The head of the new ministry is Husein Memić and comes from the Sandžak Democratic Party (SDP) of Rasim Ljajić, which participated in the last elections together with the Serbian Progressive Party. Although there is no information available about his education, on the list of candidates for the elections for members of the National Council of the Bosniak National Minority, he stated that he is a ‘director of an institution’. Since 2016, he has been the director of the Cultural Centre in Novi Pazar. You can read more about him here.


Zoran Gajić, Minister of Sport

He is a legendary volleyball player and president of the Volleyball Association of Serbia. Before the 2017 and 2022 presidential elections, Gajić supported Aleksandar Vučić. Asked if he had a dilemma whether to accept the ministerial position, he replied: „… if the incumbent party and a President who has such a personality call you, if they show you such trust, which is also a huge obligation, then there is not a lot of thinking”. You can read more about his career so far here.


Maja Gojković, Minister of Culture

This will be Maja Gojković’s second mandate as Minister of Culture. The first association with the name of this high-ranking official of the Serbian Progressive Party and former president of the Assembly of Serbia is turncoating. Although she once said that it was a mere urban legend, Istinomer established that before joining SNS in December 2012, she was in four different political parties. Read her biography here.

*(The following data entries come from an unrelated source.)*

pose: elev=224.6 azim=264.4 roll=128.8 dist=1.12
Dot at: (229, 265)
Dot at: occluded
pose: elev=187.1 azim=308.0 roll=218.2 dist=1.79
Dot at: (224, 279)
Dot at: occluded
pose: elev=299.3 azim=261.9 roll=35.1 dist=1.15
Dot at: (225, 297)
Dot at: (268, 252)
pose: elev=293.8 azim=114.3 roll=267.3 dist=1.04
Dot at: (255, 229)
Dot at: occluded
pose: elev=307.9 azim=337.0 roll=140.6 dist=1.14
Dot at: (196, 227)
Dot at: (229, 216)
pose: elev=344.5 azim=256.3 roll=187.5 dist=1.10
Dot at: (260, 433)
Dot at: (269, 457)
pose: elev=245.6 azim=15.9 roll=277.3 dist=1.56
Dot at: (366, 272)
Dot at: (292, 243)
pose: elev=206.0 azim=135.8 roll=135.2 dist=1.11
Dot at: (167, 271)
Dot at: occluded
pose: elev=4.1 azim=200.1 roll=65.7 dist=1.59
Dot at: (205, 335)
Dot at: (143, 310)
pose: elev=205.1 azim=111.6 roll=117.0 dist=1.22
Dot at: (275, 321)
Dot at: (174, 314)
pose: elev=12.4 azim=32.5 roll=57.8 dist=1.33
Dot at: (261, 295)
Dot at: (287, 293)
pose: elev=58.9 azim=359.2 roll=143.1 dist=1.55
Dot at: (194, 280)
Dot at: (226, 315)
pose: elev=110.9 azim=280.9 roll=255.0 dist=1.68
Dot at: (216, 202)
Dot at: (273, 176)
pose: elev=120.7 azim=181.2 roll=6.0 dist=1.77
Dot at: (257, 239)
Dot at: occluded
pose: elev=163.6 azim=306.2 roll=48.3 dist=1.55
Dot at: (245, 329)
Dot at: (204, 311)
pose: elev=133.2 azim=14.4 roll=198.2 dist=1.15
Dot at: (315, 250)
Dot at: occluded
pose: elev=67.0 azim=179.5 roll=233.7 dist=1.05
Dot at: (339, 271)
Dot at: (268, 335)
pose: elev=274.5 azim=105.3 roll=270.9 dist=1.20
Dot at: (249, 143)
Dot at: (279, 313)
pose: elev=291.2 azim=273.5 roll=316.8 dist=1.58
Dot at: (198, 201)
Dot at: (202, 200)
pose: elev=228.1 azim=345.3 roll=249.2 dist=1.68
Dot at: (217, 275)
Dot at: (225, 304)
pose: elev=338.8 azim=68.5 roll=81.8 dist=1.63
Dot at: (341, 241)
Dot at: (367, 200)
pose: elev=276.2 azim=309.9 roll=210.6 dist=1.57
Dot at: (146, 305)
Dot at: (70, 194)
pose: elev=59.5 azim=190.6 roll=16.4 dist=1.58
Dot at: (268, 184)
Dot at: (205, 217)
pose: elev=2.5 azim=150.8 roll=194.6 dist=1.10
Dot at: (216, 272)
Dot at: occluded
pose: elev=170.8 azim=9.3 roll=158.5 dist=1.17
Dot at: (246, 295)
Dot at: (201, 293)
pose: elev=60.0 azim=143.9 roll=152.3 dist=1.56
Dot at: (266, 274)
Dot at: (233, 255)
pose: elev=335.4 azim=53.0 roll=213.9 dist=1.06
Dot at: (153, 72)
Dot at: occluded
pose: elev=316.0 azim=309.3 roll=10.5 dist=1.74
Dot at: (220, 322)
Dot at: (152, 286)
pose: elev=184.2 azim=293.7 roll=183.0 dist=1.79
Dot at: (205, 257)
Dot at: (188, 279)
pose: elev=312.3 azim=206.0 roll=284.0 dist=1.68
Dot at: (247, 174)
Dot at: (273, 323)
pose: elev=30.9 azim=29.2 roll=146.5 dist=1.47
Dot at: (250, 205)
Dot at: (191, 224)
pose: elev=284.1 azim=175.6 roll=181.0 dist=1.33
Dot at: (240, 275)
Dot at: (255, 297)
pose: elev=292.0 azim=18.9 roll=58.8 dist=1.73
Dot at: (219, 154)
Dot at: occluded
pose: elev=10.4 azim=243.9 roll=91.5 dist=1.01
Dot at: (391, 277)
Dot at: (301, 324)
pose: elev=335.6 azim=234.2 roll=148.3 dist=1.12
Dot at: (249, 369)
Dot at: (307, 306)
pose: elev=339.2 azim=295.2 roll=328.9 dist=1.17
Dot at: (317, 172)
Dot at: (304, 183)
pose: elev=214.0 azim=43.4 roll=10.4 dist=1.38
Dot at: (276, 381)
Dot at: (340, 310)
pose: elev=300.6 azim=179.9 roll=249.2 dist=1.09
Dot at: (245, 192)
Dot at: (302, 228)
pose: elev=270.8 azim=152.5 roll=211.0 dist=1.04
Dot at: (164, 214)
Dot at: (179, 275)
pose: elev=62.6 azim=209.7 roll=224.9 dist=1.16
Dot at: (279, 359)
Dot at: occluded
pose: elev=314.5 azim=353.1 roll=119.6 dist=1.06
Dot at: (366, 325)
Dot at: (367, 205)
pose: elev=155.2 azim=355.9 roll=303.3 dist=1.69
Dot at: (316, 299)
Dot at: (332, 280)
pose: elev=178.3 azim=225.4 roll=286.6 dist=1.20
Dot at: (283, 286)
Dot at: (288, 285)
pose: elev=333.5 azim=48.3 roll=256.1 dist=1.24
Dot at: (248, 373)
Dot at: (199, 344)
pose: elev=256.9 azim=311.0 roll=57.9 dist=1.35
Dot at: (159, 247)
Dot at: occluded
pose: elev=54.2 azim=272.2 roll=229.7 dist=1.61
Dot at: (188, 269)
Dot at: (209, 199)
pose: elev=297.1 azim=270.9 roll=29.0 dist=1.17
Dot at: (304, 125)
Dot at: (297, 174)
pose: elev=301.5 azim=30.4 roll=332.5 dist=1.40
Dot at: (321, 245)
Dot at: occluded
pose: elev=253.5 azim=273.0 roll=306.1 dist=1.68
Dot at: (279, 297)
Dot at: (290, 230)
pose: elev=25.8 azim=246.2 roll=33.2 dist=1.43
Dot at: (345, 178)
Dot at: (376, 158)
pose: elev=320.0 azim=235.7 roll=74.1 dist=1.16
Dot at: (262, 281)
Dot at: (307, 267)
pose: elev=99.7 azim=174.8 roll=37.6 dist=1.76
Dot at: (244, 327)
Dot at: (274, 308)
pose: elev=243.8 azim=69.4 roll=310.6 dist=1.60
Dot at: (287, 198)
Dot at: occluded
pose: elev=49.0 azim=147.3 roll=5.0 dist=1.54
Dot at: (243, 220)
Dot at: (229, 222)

Milan Krkobabić, Minister of Rural Welfare

Milan Krkobabić is also a new-old minister, since he remains at the head of the same ministry he took over in October 2020. Before that, he was one of the ministers without a portfolio in Ana Brnabić’s cabinet. Apart from the fact that, as the president of the Party of United Pensioners of Serbia (PUPS), he has been a part of every government for years, his name is also associated with nepotism in politics. The Anti-Corruption Agency required his dismissal because, as a member of the Government, he participated in making the decision that his son Stefan be appointed acting director of the public company ‘Stara Planina’ in 2019, without notifying the Agency of the conflict of interest. Read his biography here.